The death of a playboy who by unusual circumstance lived into his late 70s only to end his life with a gunshot to the head as the dread of Alzheimer’s disease loomed is quite different from a host of other playboys who ended their lives in their prime as their fast cars rammed into the gates of the great beyond.

Professional footballers do not necessarily come to such conclusions but have their reputations built and shattered by a lack of essential breeding that espouses the understated, a modicum of privacy, the presence of discretion, the circle of the trusted whilst being able to maintain sophistication and dare one say class.

Privilege and impecuniousness

So, in the review of five possibly ghost-written autobiographies of some famous footballers, the reviewer conjures amazing interest by narrating the five ages of a professional footballer and one cannot fail to notice how far the progeny of a player is from that of playboy.

A boyhood driven by ambition to succeed from a working-class background to the public school boy who has continental Europe as his playground, never bereft of the means to do anything he wishes.

The young professional with allegiances forged from childhood to coming of age of literally having nothing to do for work but at the same time socially busy and occupied.

The dramatic changes of allegiance for one might well be the advent into the adulthood of difficulty and clashes with ones forebears and as the former gains stardom on the field on the back pages of newspapers and the front-pages of tabloids, the latter will only find column inches at birth, marriage and death.

Representing ones country becomes the epitome of a footballing career as a player whilst the playboy literally has no nationality with the will and the means to be at any exclusive place as time and desire demands.

Class and crass

The other subtlety that divides the player and the playboy is chivalry, gentlemanliness, airs, graces and escorts that will never become courtesans but the distinctions then become snooty beyond compare.

Whilst each might well access the others circle, the ready put-down though unspoken is glaringly that “showing off was left to a few arrivistes who possessed neither class nor pedigree.

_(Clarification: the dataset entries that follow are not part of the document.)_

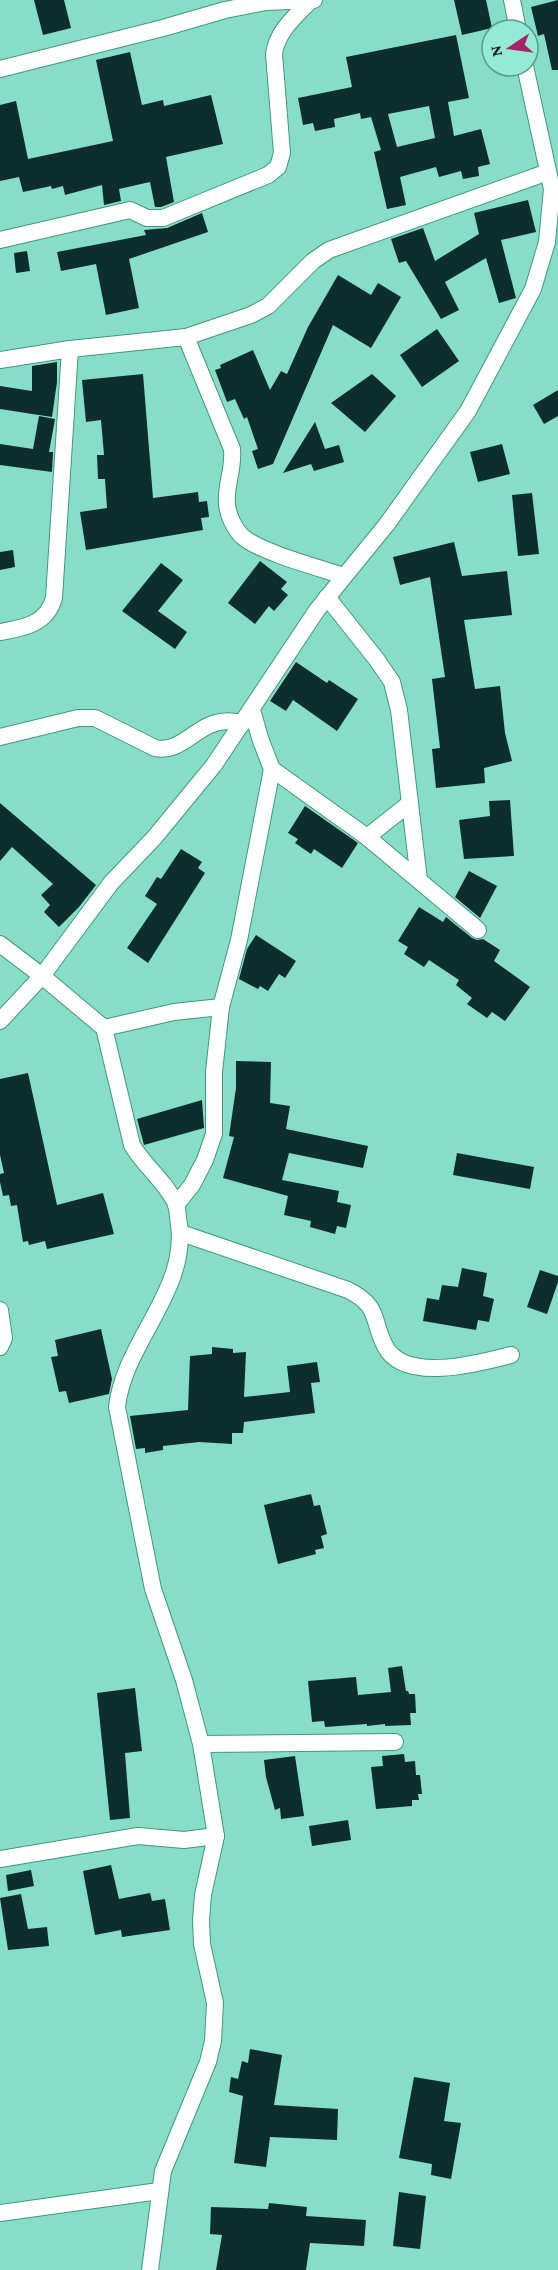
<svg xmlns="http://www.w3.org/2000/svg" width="558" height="2270" viewBox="0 0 558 2270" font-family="'Crimson Pro',serif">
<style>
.building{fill:#0e2d2d;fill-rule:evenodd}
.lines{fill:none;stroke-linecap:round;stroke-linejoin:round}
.minor-casing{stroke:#409882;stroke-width:18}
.minor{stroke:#fff;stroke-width:16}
</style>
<rect width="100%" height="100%" fill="#87dec6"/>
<g class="building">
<polygon points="34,0 64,0 71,28 43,35"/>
<polygon points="454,0 486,0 492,28 462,35"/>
<polygon points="558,0 558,70 552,70 544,34 538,36 531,7"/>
<path d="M456,35L469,98L448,102L454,136L481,129L490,164L478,167L479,176L463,179L461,171L439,177L436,167L400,177L406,205L387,209L374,152L381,150L371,117L361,119L360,113L334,119L335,127L315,131L313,123L303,125L298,98L352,87L346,57ZM429,106L435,138L397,147L388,114Z"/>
<polygon points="130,52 142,105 163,100 164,106 211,95 223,144 166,157 174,202 161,207 155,207 150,182 119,189 121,201 104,205 102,185 65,195 63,186 52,189 51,186 23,192 19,177 0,181 0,105 16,101 28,159 113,141 96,60"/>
<polygon points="528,200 536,232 501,240 516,298 499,303 486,258 445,282 459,310 441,319 406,261 399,263 391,239 423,228 435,261 479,234 474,213"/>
<polygon points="202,213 208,232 129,259 139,308 106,315 96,264 61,271 57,252 146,235 144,230 167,228"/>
<polygon points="27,251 30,271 16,273 14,253"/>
<polygon points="338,275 371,295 378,283 401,297 371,348 333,325 273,464 258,469 252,451 258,449 247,417 244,419 235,399 227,402 215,370 221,368 220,365 253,350 270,390 281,371 287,374 308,327"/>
<polygon points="437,329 459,361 422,387 400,355"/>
<polygon points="57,362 57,382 52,417 0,409 0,386 32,391 32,366"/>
<polygon points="143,374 153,498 198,492 199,502 207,501 209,517 201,518 203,530 86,550 80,512 107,508 105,479 98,479 97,455 104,455 101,420 86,422 82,380"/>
<polygon points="372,374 396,396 365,432 331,403"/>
<polygon points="558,390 558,416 544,424 533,405"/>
<polygon points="39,416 55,419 49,452 53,452 52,472 0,465 0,444 33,449"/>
<polygon points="315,422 325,449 339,445 344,462 314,471 311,464 283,473"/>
<polygon points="502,444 510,474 478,482 470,452"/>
<polygon points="532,493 539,554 518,556 512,495"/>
<polygon points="454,542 462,576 507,571 512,615 464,620 475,689 500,686 505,733 512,761 484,768 485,783 436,788 432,749 440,748 432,679 445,677 430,577 400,585 393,557"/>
<polygon points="13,550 15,567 0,570 0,552"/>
<polygon points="260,561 287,582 281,589 288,595 274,611 269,606 255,624 228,603"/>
<polygon points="161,563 183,580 158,611 187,632 175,649 122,611"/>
<polygon points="296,662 327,683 329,680 358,699 337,731 293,700 286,711 270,701"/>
<polygon points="510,800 514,856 464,859 459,820 490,816 489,801"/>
<polygon points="0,803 96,885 79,907 59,927 44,912 50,905 41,895 53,884 12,847 0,861"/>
<polygon points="305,806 358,843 342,868 314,849 311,854 295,843 298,839 288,833"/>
<polygon points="181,849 202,862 198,868 205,873 148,963 127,948 157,904 145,896 157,877 161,879"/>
<polygon points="469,871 497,886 480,918 455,897"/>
<polygon points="419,907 443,922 446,917 472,938 477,940 483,939 500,950 494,961 530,987 505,1021 492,1012 487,1018 467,1004 472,998 456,985 459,980 429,960 424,967 404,954 408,947 398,941"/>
<polygon points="256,935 296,961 285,978 279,974 268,991 260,986 258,989 239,979 247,949"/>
<polygon points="236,1061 271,1062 270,1103 290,1106 286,1129 368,1146 363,1168 289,1153 282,1180 339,1191 337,1202 351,1205 346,1228 337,1226 335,1234 310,1227 311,1221 284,1215 288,1196 223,1178 234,1137 229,1136 236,1088"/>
<polygon points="28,1073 57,1205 103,1193 114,1234 47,1249 45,1241 29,1245 28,1241 23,1242 17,1205 11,1206 9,1195 3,1196 0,1182 0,1174 4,1173 0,1155 0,1079"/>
<polygon points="202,1100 204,1128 144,1145 137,1119"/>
<polygon points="457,1153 534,1167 530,1189 453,1175"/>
<polygon points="462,1268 487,1273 483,1296 494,1299 489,1322 478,1320 476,1330 423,1321 427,1298 439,1300 442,1285 458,1287"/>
<polygon points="540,1270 558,1276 558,1282 547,1314 527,1307"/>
<polygon points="101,1329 112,1379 109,1394 69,1403 66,1391 59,1392 51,1357 58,1356 55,1340"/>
<polygon points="212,1347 233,1349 233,1353 246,1352 244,1397 290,1392 287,1366 317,1362 320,1382 311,1383 315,1413 244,1422 243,1433 232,1433 232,1444 199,1442 163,1446 163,1450 145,1453 145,1448 136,1449 130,1416 188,1410 190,1356 212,1354"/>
<polygon points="311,1494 314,1506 320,1505 327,1534 321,1536 324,1548 315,1550 316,1554 278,1564 264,1505"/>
<polygon points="402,1666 406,1691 408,1691 409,1694 415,1694 416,1713 410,1713 411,1725 385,1726 385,1724 367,1726 367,1724 325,1727 324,1721 312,1722 308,1681 356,1677 358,1695 391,1692 388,1668"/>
<polygon points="135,1688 142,1751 125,1753 130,1818 110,1820 97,1693"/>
<polygon points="404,1754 405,1762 415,1761 416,1775 420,1775 422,1794 418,1794 419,1800 412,1800 412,1806 376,1809 371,1767 383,1766 382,1756"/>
<polygon points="295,1756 304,1816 281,1819 280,1808 275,1810 266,1777 264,1760"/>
<polygon points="348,1820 351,1840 312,1846 309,1826"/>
<polygon points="111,1865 119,1899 150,1893 152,1901 165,1899 170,1930 122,1937 121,1930 95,1935 83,1871"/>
<polygon points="31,1870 34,1886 8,1891 6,1875"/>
<polygon points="21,1894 28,1929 47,1927 49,1946 8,1950 0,1898"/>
<polygon points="250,2049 282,2055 274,2105 338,2109 337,2140 270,2137 266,2167 234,2163 243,2096 229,2092 231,2077 238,2079 242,2061 248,2063"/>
<polygon points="414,2077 450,2083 444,2121 461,2123 451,2179 431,2175 432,2164 399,2158"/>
<polygon points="399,2192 426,2196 420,2249 393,2246"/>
<polygon points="269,2203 307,2207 306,2216 366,2220 364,2246 310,2243 306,2270 216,2270 222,2235 210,2234 211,2207 268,2209"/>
</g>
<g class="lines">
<g class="minor-casing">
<g id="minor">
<polyline points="512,0 518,30"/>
<polyline points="0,69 163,28 225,10 266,2 314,0"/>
<path d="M0,240L130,210L147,218H163L268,175L278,167L282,153L274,54C277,31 295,17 310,1"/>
<path d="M186,337L232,449C234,471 225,485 227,504C228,516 235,530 243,537C260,552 320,568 344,576"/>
<polyline points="0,360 70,349 186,337 251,315 268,306 313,261 329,250 548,172"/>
<polyline points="327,597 377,660 392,682 399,710 419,880"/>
<path d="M0,632C24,628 47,624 54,598L70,349"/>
<polyline points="252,710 261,741 272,769 367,837 478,930"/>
<path d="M0,737L78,718H95L155,748C177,753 191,733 210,725C221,720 231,721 243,723"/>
<polyline points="367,837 410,803"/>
<path d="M0,944L42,976L104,1028L132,1145C144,1166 166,1182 176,1204C177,1208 178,1214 178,1218C192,1288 124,1341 117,1407L153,1589L184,1680L201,1744L216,1836L203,1895L201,1920L202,1944L215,2003L213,2041L208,2062L163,2171L150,2270"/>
<polyline points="0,1021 42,976 111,883 154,838 214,765 317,610 387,524 468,411 533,289 547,242 552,189 525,66"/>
<polyline points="104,1028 174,1012 221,1007"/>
<polyline points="176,1205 192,1185 205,1160 214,1134 214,1072 221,1007 239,940 272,769"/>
<path d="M181,1233L348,1290C381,1307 371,1319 385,1346C404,1384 480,1363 511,1355"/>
<polyline points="0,1310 4,1338 0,1347"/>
<polyline points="201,1744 395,1742"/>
<polyline points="0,1859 138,1836 184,1840 216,1836"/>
<polyline points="0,2213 159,2191"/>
</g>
</g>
<use href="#minor" class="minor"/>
</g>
<g transform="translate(510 48) rotate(257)"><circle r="28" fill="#94ebd3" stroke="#599c8a" stroke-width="1.5"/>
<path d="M0-4.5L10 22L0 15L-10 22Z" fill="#aa236a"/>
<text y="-9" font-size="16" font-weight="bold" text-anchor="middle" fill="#00251c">N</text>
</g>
</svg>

That haunts many beyond players to include those lumped into the cachet of arriviste but the biggest slight of all is reserved for “little English lower-middle-class girlies like Anna Wintour and Tina Brown, had they been around, would never have come close to meeting them or even seeing them.

Worst still is to come as he concludes that line of thinking with “Now both ladies are considered arbiters of taste and society, in America, at least.” It goes without saying that America still aspires to the sense of class that Europeans exude, but that is to kick up unnecessary fuss.

In the age of the player it appears the playboy mourns the passing of something that was once called high-society.

Acknowledgements

The Financial Times reviews five ghost-written football player autobiographies and manages to make a good reading of what would conveniently pass for drivel in that the lettered might not necessarily find literary or sociological value in those stories.

Taki Theodoracopulos who was once a playboy writes the obituary of Gunther Sachs for the Daily Telegraph lamenting the passage of high-society for the advent of the vulgar vicissitudes of albeit low society.